According to this answer, the HTTP standard does allow a response before the request is complete, but most browsers don't honor the spec, and in any case Play doesn't support it, as explained above.
The simplest way to implement full-duplex communication in Play is with WebSockets, but we've ruled that out. If server resource usage is the main reason for the change, you could try parsing your data with play.api.mvc.BodyParsers.parse.temporaryFile, which will save the data to a temporary file, or play.api.mvc.BodyParsers.parse.rawBuffer, which will overflow to a temporary file if the request is too large.
Otherwise, I can't see a sane way to do this using Play, so you may want to look at using another web server.
"Streaming data in and out simultaneously on a single HTTP connection in play"
I haven't finished reading all of your question, nor the code, but what you're asking to do isn't available in HTTP. That has nothing to do with Play.
When you make a web request, you open a socket to a web server and send "GET /file.html HTTP/1.1\n[optional headers]\n[more headers]\n\n"
You get a response after (and only after) you have completed your request (optionally including a request body as part of the request).

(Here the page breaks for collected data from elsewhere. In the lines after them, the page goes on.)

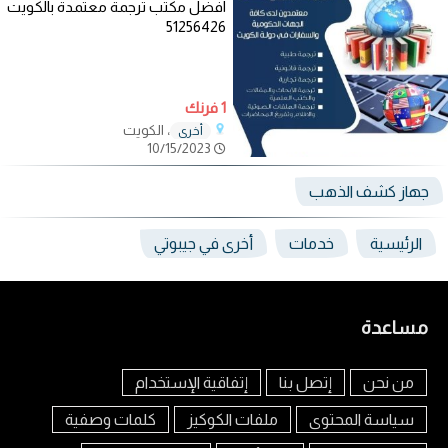
افضل مكتب ترجمة معتمدة بالكويت
51256426
1 فرنك
، الكويت
أخرى
10/15/2023
جهاز كشف الذهب
الرئيسية
خدمات
أخرى في جيبوتي
مساعدة
من نحن
إتصل بنا
إتفاقية الإستخدام
سياسة المحتوى
ملفات الكوكيز
كلمات وصفية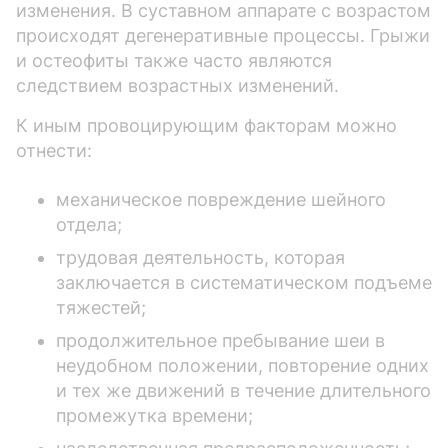
изменения. В суставном аппарате с возрастом
происходят дегенеративные процессы. Грыжи
и остеофиты также часто являются
следствием возрастных изменений.
К иным провоцирующим факторам можно
отнести:
механическое повреждение шейного
отдела;
трудовая деятельность, которая
заключается в систематическом подъеме
тяжестей;
продолжительное пребывание шеи в
неудобном положении, повторение одних
и тех же движений в течение длительного
промежутка времени;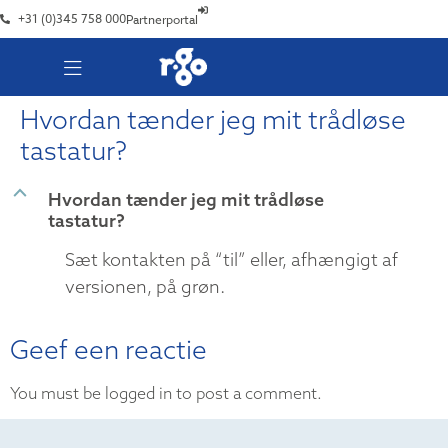
+31 (0)345 758 000
Partnerportal
Hvordan tænder jeg mit trådløse
tastatur?
B
Hvordan tænder jeg mit trådløse
tastatur?
Sæt kontakten på “til” eller, afhængigt af
versionen, på grøn.
Geef een reactie
You must be logged in to post a comment.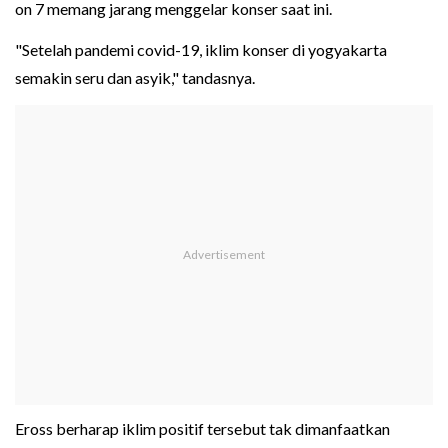
on 7 memang jarang menggelar konser saat ini.
"Setelah pandemi covid-19, iklim konser di yogyakarta
semakin seru dan asyik," tandasnya.
Eross berharap iklim positif tersebut tak dimanfaatkan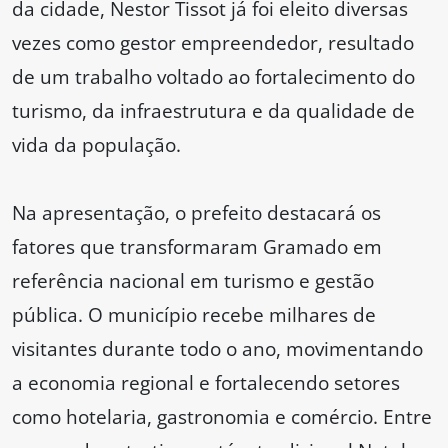
da cidade, Nestor Tissot já foi eleito diversas
vezes como gestor empreendedor, resultado
de um trabalho voltado ao fortalecimento do
turismo, da infraestrutura e da qualidade de
vida da população.
Na apresentação, o prefeito destacará os
fatores que transformaram Gramado em
referência nacional em turismo e gestão
pública. O município recebe milhares de
visitantes durante todo o ano, movimentando
a economia regional e fortalecendo setores
como hotelaria, gastronomia e comércio. Entre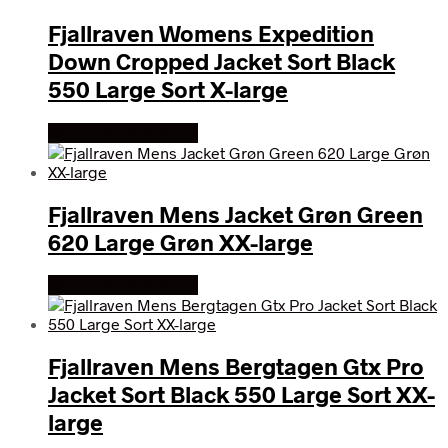
Fjallraven Womens Expedition
Down Cropped Jacket Sort Black
550 Large Sort X-large
Køb Hos friluftsland
Fjallraven Mens Jacket Grøn Green
620 Large Grøn XX-large
Køb Hos friluftsland
Fjallraven Mens Bergtagen Gtx Pro
Jacket Sort Black 550 Large Sort XX-
large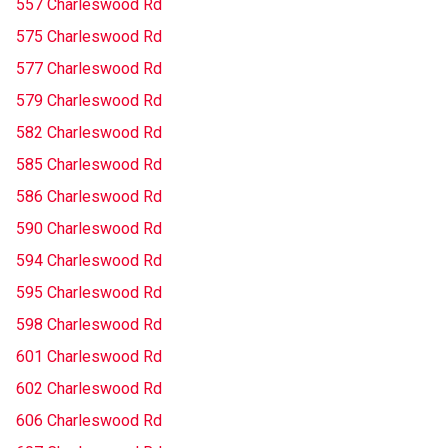
557 Charleswood Rd
575 Charleswood Rd
577 Charleswood Rd
579 Charleswood Rd
582 Charleswood Rd
585 Charleswood Rd
586 Charleswood Rd
590 Charleswood Rd
594 Charleswood Rd
595 Charleswood Rd
598 Charleswood Rd
601 Charleswood Rd
602 Charleswood Rd
606 Charleswood Rd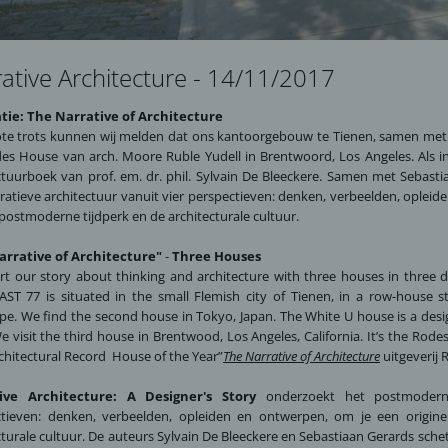
ative Architecture - 14/11/2017
tie: The Narrative of Architecture
te trots kunnen wij melden dat ons kantoorgebouw te Tienen, samen me
des House
van arch.
Moore Ruble Yudell in Brentwoord, Los Angeles. Als i
ctuurboek van prof. em. dr. phil. Sylvain De Bleeckere. Samen met Sebas
ratieve architectuur vanuit vier perspectieven: denken, verbeelden, opleide
postmoderne tijdperk en de architecturale cultuur
.
arrative of Architecture"
-
Three Houses
rt our story about thinking and architecture with three houses in three dif
ST 77 is situated in the small Flemish city of Tienen, in a row-house st
pe. We find the second house in Tokyo, Japan. The White U house is a desi
We visit the third house in Brentwood, Los Angeles, California. It’s the R
chitectural Record House of the Year”
The Narrative of Architecture
uitgeverij
ive Architecture:
A Designer's Story
onderzoekt het postmoderne 
ctieven: denken, verbeelden, opleiden en ontwerpen, om je een origin
cturale cultuur. De auteurs Sylvain De Bleeckere en Sebastiaan Gerards sch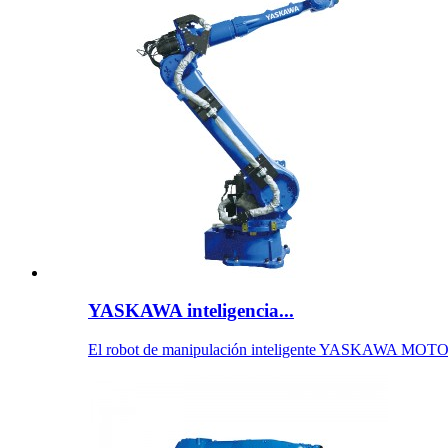
YASKAWA inteligencia...
El robot de manipulación inteligente YASKAWA MOT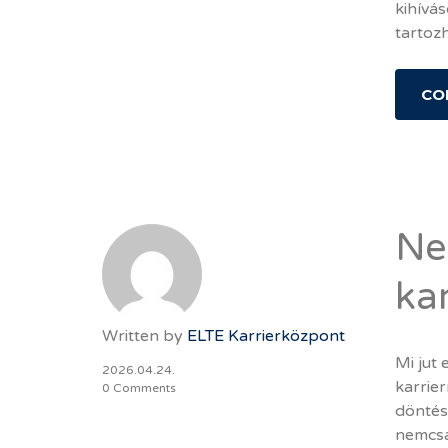
kihívás
tartoz
CO
Ne
ka
Written by
ELTE Karrierközpont
Mi jut 
2026.04.24.
karrie
0 Comments
döntése
nemcsa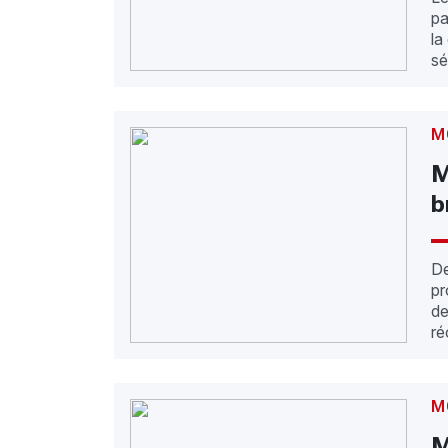
pa
la
sé
M
M
b
De
pr
de
ré
M
M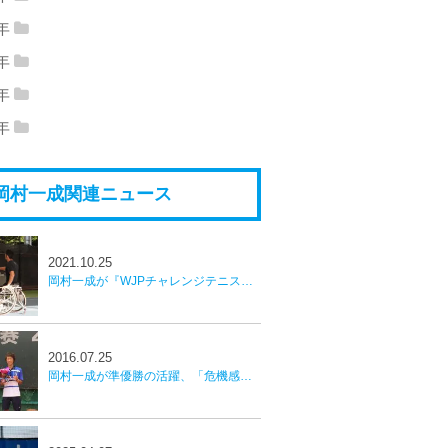
19年07月
(1)
2019年02月
(1)
8年
18年12月
(3)
2018年11月
(1)
19年01月
(2)
7年
17年11月
(3)
2017年10月
(1)
18年10月
(1)
2018年09月
(2)
6年
16年12月
(2)
2016年11月
(1)
17年09月
(2)
2017年08月
(4)
5年
18年08月
(1)
2018年07月
(2)
15年11月
(4)
2015年10月
(3)
16年10月
(3)
2016年09月
(2)
17年06月
(1)
2017年04月
(1)
18年06月
(1)
2018年05月
(3)
岡村一成関連ニュース
15年09月
(2)
2015年08月
(17)
16年08月
(2)
2016年07月
(5)
17年03月
(6)
2017年02月
(10)
18年04月
(1)
2018年03月
(1)
15年07月
(1)
16年06月
(4)
2016年05月
(8)
18年01月
(1)
2021.10.25
16年04月
(4)
2016年03月
(10)
岡村一成が『WJPチャレンジテニス』でダイバーシティを実感。「キャリアの中で貴重な体験」
16年02月
(3)
2016年01月
(3)
2016.07.25
岡村一成が準優勝の活躍、「危機感を持って必死に努力したい」／中国フューチャーズ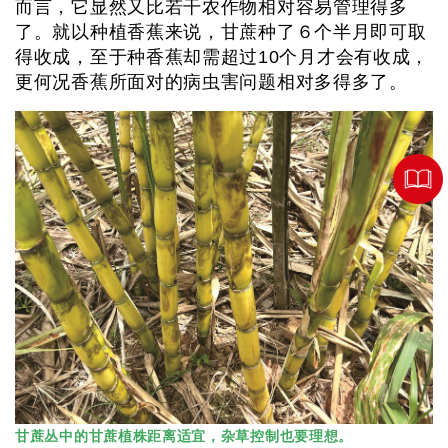
而言，它显然又比若干农作物相对容易管理得多
了。就以种植香蕉来说，甘蔗种了６个半月即可取
得收成，至于种香蕉却需超过10个月才会有收成，
更何况香蕉所面对的病虫害问题相对多得多了。
甘蔗丛中的甘蔗植株距离适宜，杂草控制也要理想。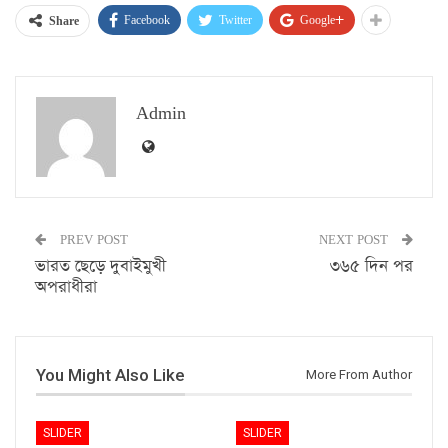
Facebook
Twitter
Google+
Share
Admin
PREV POST
NEXT POST
ভারত ছেড়ে দুবাইমুখী
৩৬৫ দিন পর
অপরাধীরা
You Might Also Like
More From Author
SLIDER
SLIDER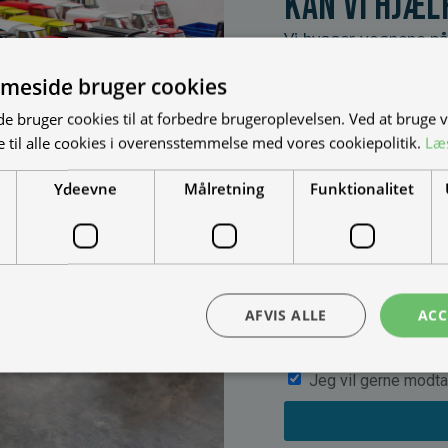
Kan vi hjæl
Vi bygger vognene på
dine behov. Udfyld fo
meside bruger cookies
muligheder, priser mm
 bruger cookies til at forbedre brugeroplevelsen. Ved at bruge
 til alle cookies i overensstemmelse med vores cookiepolitik.
Læ
Ydeevne
Målretning
Funktionalitet
AFVIS ALLE
ACC
Jeg vil gerne modta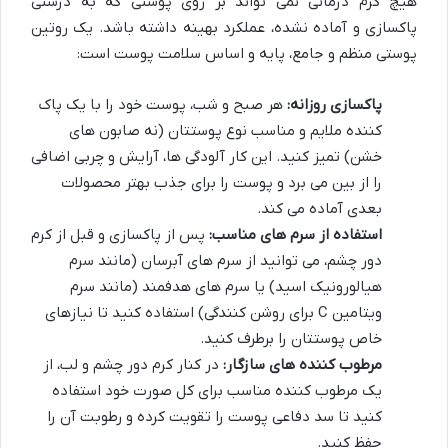
هیچ کرم درمانی نمی تواند بر روی پوستی که به درستی
پاکسازی و آماده نشده، عملکرد بهینه داشته باشد. یک روتین
پوستی منظم و جامع، پایه و اساس سلامت پوست است:
پاکسازی روزانه:
هر صبح و شب، پوست خود را با یک پاک
کننده ملایم و مناسب نوع پوستتان (نه صابون های
خشن) تمیز کنید. این کار آلودگی ها، آرایش و چربی اضافی
را از بین می برد و پوست را برای جذب بهتر محصولات
بعدی آماده می کند.
استفاده از سرم های مناسب:
پس از پاکسازی و قبل از کرم
دور چشم، می توانید از سرم های آبرسان (مانند سرم
هیالورونیک اسید) یا سرم های هدفمند (مانند سرم
ویتامین C برای روشن کنندگی) استفاده کنید تا نیازهای
خاص پوستتان را برطرف کنید.
مرطوب کننده های سازگار:
در کنار کرم دور چشم و لب، از
یک مرطوب کننده مناسب برای کل صورت خود استفاده
کنید تا سد دفاعی پوست را تقویت کرده و رطوبت آن را
حفظ کنید.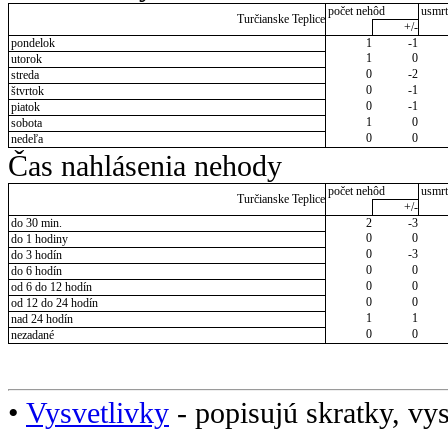
počet nehôd
usmrt
Turčianske Teplice
+/-
pondelok
1
-1
1
0
utorok
0
-2
streda
0
-1
štvrtok
0
-1
piatok
1
0
sobota
0
0
nedeľa
Čas nahlásenia nehody
počet nehôd
usmrt
Turčianske Teplice
+/-
do 30 min.
2
-3
0
0
do 1 hodiny
0
-3
do 3 hodín
0
0
do 6 hodín
0
0
od 6 do 12 hodín
0
0
od 12 do 24 hodín
1
1
nad 24 hodín
0
0
nezadané
•
Vysvetlivky
- popisujú skratky, vys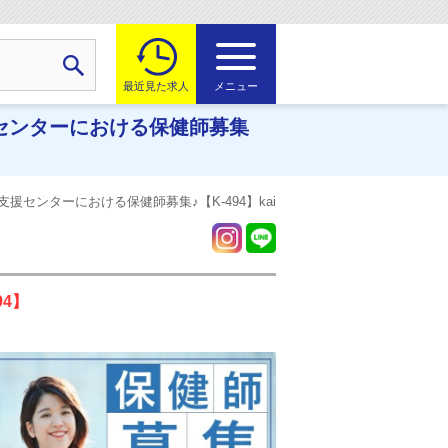
最近見た求人
メニュー
援センターにおける保健師募集
支援センターにおける保健師募集♪【K-494】kai
4】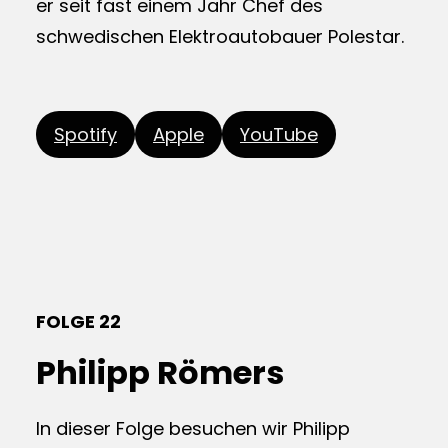
er seit fast einem Jahr Chef des
schwedischen Elektroautobauer Polestar.
Spotify
Apple
YouTube
FOLGE 22
Philipp Römers
In dieser Folge besuchen wir Philipp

When and only when the request and response are finished, in HTTP 1.1 (but not 1.0) you can make a new request on the same socket (in http 1.0 you open a new socket).
It's possible for the response to "hang" ... this is how web chats work. The server just sits there, hanging onto the open socket, not sending a response until someone sends you a message. The persistent connection to the web server eventually provides a response when/if you receive a chat message.
Similarly, the request can "hang." You can start to send your request data to the server, wait a bit, and then complete the request when you receive additional user input. This mechanism provides better performance than continually creating new http requests on each user input. A server can interpret this stream of data as a stream of distinct inputs, even though that wasn't necessarily the initial intention of the HTTP spec.
HTTP does not support a mechanism to receive part of a request, then send part of a response, then receive more of a request. It's just not in the spec. Once you've begun to receive a response, the only way to send additional information to the server is to use another HTTP request. You can use one that's already open in parallel, or you can open a new one, or you can complete the first request/response and issue an additional request on the same socket (in 1.1).
If you must have asynchronous io on a single socket connection, you might want to consider a different protocol other than HTTP.